Synthesis, characterization of isoxazole derivatives and evaluation of their antibacterial, antioxidant and anticancer activity
(Publishing Office of the University of Rzeszow, 2024-06) Vashisht, Ketan; Sethi, Pooja; Bansal, Anshul; Singh, Tejveer; Kumar, Raman; Tuli, Hardeep Singh; Saini, Shallu
Introduction and aim. The synthesis of heterocyclic compounds containing oxygen and nitrogen is profoundly intriguing due to their mechanistic implications in both research and development within organic chemistry and drug discovery.
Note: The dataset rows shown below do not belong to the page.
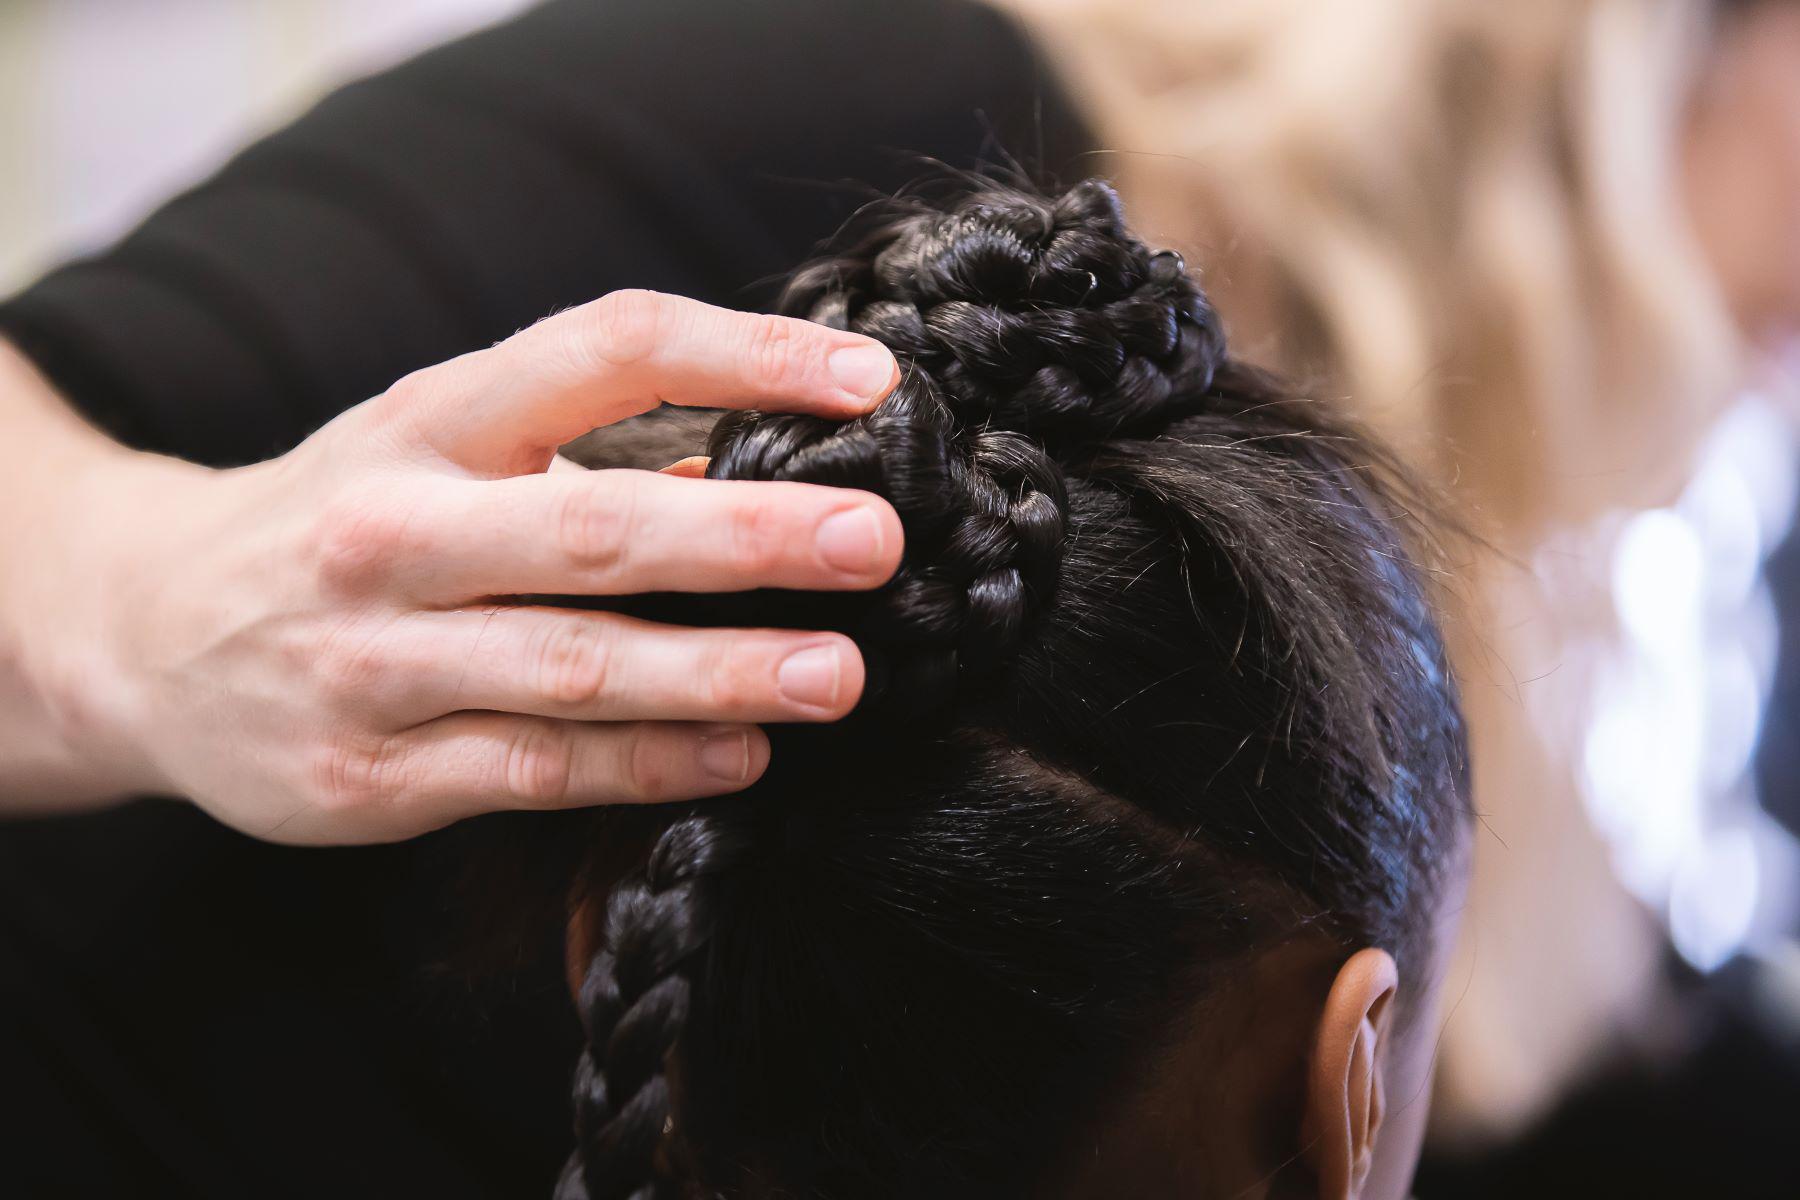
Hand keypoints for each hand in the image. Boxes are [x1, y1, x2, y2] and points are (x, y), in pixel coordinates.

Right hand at [3, 291, 901, 843]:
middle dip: (748, 538)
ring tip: (839, 676)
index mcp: (429, 422)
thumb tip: (761, 476)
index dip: (746, 356)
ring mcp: (373, 660)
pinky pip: (534, 771)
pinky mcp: (367, 776)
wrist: (140, 633)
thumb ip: (586, 461)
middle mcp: (395, 532)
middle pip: (595, 527)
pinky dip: (648, 765)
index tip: (867, 379)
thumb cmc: (339, 524)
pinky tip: (740, 756)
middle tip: (876, 542)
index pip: (606, 349)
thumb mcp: (437, 455)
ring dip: (720, 673)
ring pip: (574, 668)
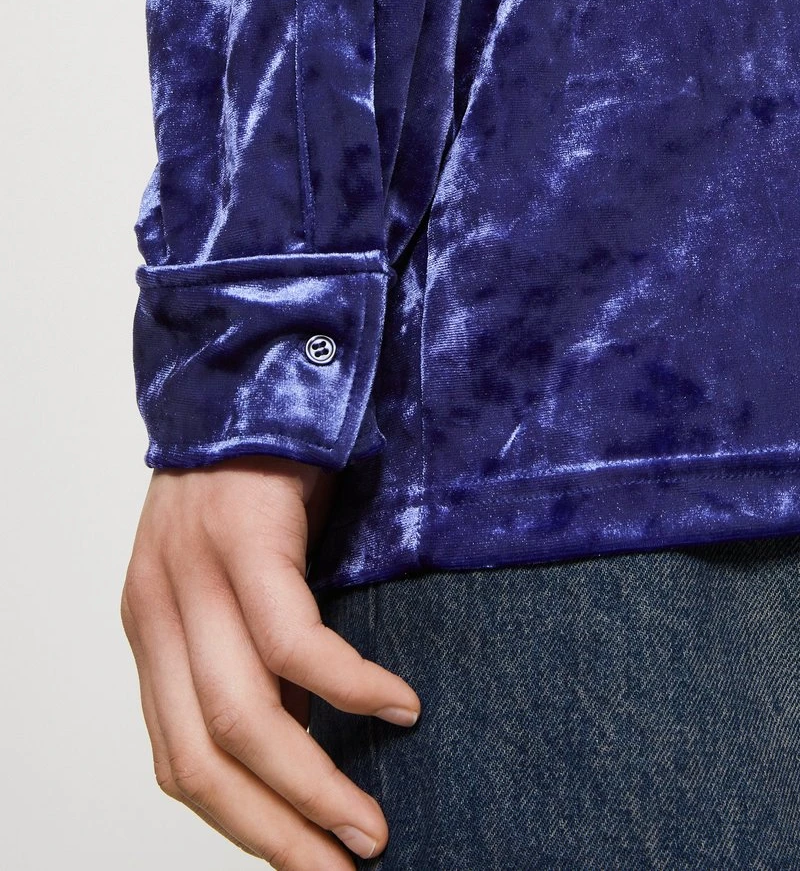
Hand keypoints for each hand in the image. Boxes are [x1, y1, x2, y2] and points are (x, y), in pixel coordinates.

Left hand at [120, 454, 420, 867]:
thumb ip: (250, 657)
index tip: (304, 862)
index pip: (177, 761)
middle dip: (278, 832)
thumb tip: (303, 743)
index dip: (243, 825)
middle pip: (203, 760)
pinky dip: (351, 688)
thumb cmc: (253, 481)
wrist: (251, 375)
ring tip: (370, 825)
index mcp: (154, 629)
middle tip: (341, 870)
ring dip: (314, 786)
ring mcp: (195, 574)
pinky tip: (398, 707)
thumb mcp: (232, 580)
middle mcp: (159, 611)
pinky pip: (296, 641)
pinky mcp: (244, 539)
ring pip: (244, 717)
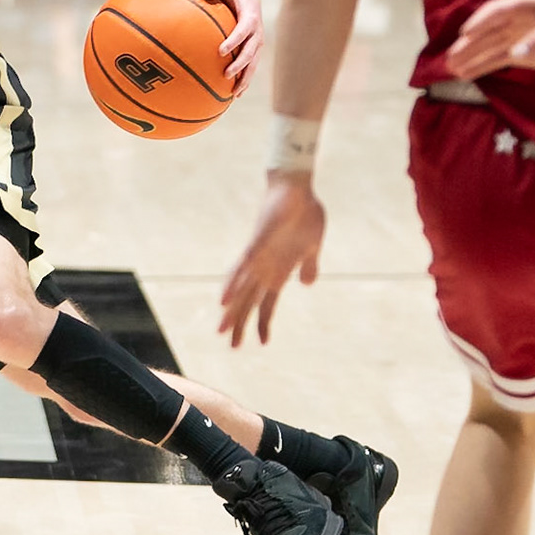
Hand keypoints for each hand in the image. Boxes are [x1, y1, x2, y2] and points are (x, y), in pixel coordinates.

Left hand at [203, 0, 261, 91]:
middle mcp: (256, 32)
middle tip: (225, 75)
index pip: (243, 30)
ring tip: (235, 93)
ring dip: (245, 78)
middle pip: (250, 51)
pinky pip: (250, 66)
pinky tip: (236, 93)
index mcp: (250, 17)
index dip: (234, 40)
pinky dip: (245, 79)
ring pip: (253, 63)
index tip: (221, 51)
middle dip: (239, 64)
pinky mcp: (254, 49)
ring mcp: (257, 42)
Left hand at [219, 174, 323, 345]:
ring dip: (232, 308)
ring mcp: (259, 255)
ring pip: (240, 288)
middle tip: (230, 345)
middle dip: (240, 322)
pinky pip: (242, 266)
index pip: (266, 302)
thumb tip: (306, 284)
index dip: (262, 322)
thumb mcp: (312, 247)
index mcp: (279, 270)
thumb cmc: (304, 215)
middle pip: (248, 300)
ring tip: (221, 327)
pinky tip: (224, 298)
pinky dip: (232, 282)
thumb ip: (308, 266)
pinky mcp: (257, 242)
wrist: (298, 189)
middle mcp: (264, 267)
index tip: (261, 343)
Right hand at [445, 0, 534, 77]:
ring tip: (450, 68)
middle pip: (486, 31)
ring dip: (469, 57)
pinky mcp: (517, 53)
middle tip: (450, 57)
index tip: (466, 32)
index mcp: (524, 4)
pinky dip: (481, 67)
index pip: (497, 10)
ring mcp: (514, 36)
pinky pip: (495, 60)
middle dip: (468, 45)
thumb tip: (515, 54)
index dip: (480, 21)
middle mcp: (514, 20)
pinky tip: (465, 75)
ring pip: (487, 47)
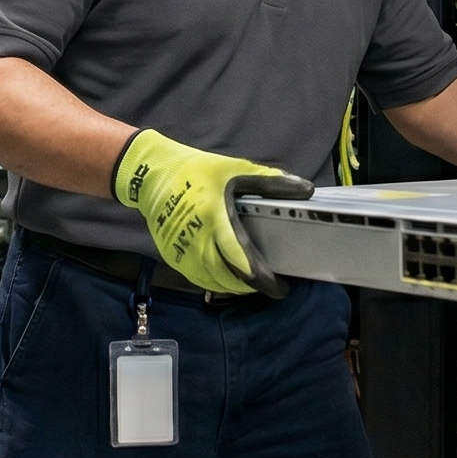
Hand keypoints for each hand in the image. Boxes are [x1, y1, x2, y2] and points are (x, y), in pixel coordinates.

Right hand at [112, 129, 313, 296]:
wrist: (152, 174)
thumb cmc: (196, 171)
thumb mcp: (234, 170)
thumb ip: (270, 183)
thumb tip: (305, 190)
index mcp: (215, 218)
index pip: (241, 258)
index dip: (262, 279)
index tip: (280, 287)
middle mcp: (197, 239)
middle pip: (228, 277)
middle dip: (250, 286)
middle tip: (267, 284)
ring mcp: (181, 251)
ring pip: (212, 282)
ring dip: (234, 286)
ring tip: (250, 283)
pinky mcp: (171, 255)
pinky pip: (197, 277)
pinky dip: (215, 282)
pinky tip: (227, 277)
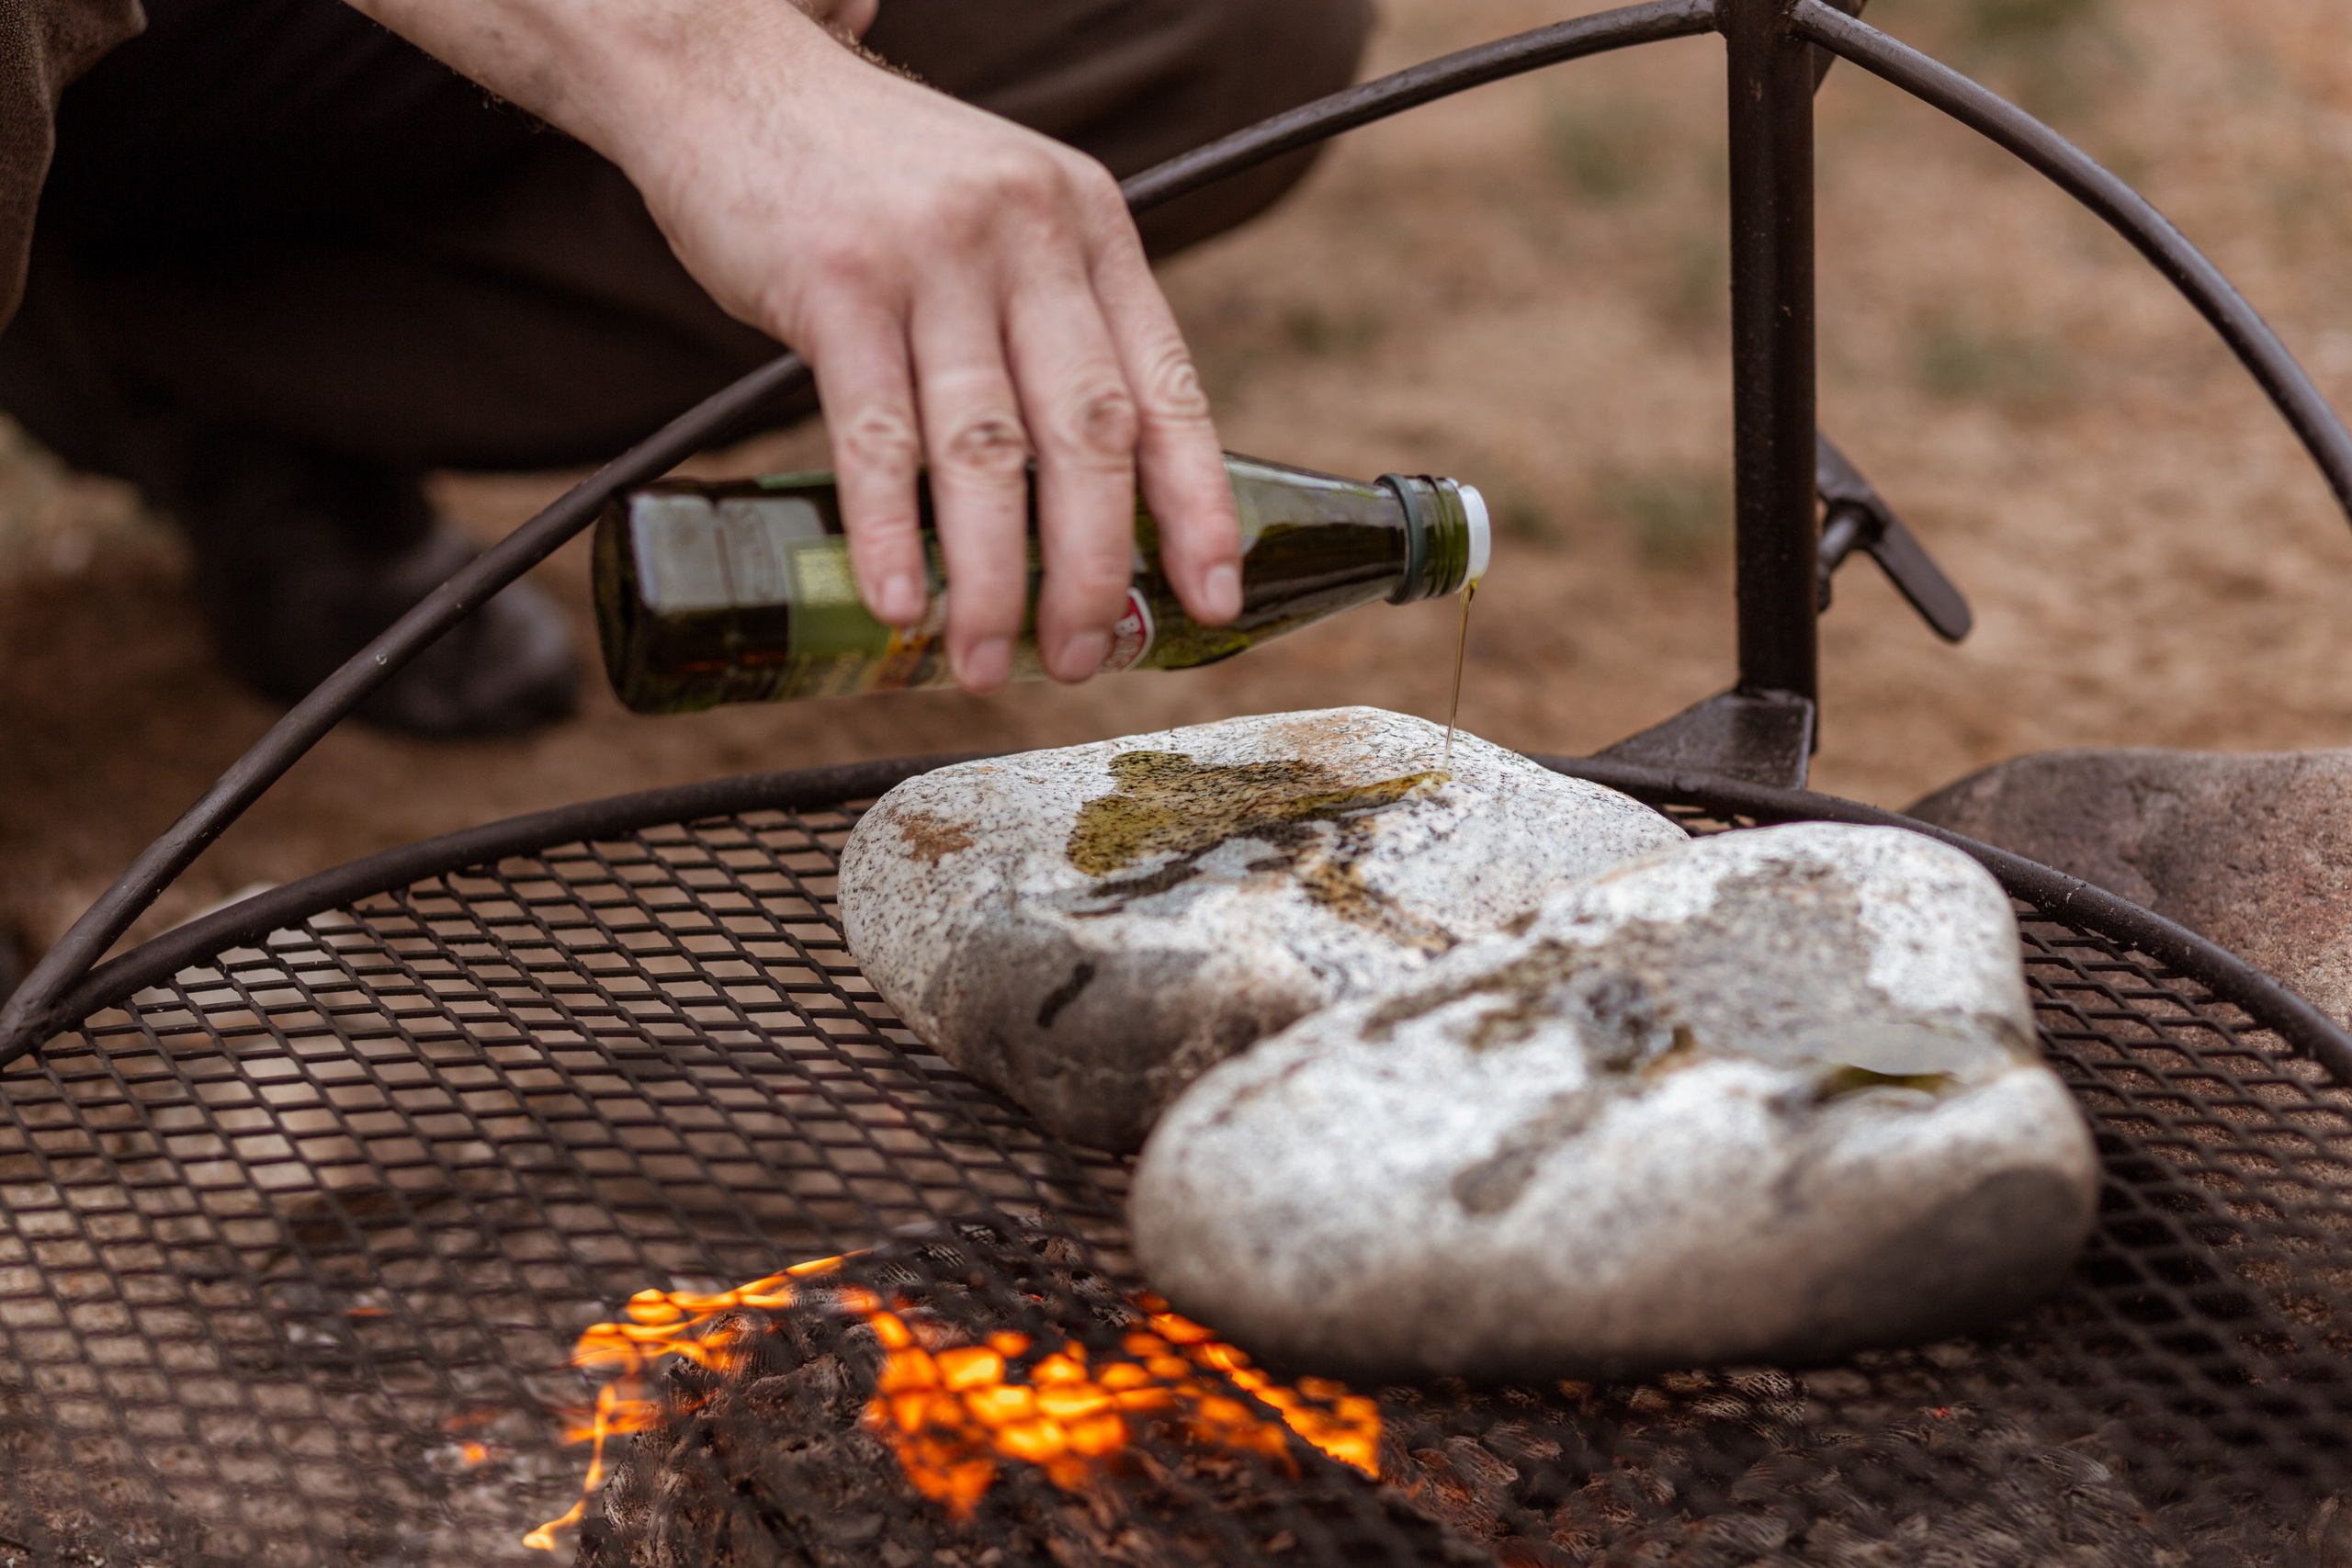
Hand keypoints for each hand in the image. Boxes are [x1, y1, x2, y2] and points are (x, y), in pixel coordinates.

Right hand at [345, 0, 1242, 693]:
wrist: (730, 73)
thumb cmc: (872, 180)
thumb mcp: (1001, 215)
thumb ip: (1054, 323)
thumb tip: (1095, 493)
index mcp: (1089, 226)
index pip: (1166, 386)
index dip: (1196, 505)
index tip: (1210, 597)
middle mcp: (1027, 234)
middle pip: (1088, 435)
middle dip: (1091, 568)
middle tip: (1082, 657)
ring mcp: (933, 256)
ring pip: (986, 453)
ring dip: (994, 579)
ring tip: (991, 662)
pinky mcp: (834, 283)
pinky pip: (876, 437)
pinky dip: (890, 536)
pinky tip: (901, 605)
The primary aim of this study is to fabricate a range of pharmacologically active drugs containing the isoxazole moiety. Material and methods. The synthesis of new derivatives of isoxazole was achieved through a one-pot condensation reaction of 2-[(Substituted phenyl)hydrazono]malononitrile (1) and 3-[(Substituted phenyl)azo]-2,4-Pentanedione (2) with sodium acetate and hydroxylamine hydrochloride (1:1) in ethanol. All the compounds were screened for their in vitro antibacterial activity, in vitro antioxidant and anticancer activity. The synthesized compounds underwent characterization through FTIR, 1 H NMR, and 13C NMR analyses, supported by mass spectral data and elemental analysis. Results. A set of novel isoxazole derivatives was synthesized with a favorable yield. Among compounds 1d, 1e, 2c, 2d, and 2e exhibited notable antioxidant activities. Compounds 1a, 1b, and 1c demonstrated significant anticancer potential against prostate cancer [PC3] cell lines compared to normal HEK cell lines, while 2a displayed the highest inhibitory zone against Escherichia coli. Conclusion. Novel compounds with multifaceted biological activities have been successfully designed, and a synthetic route to create isoxazole derivatives has been devised and verified.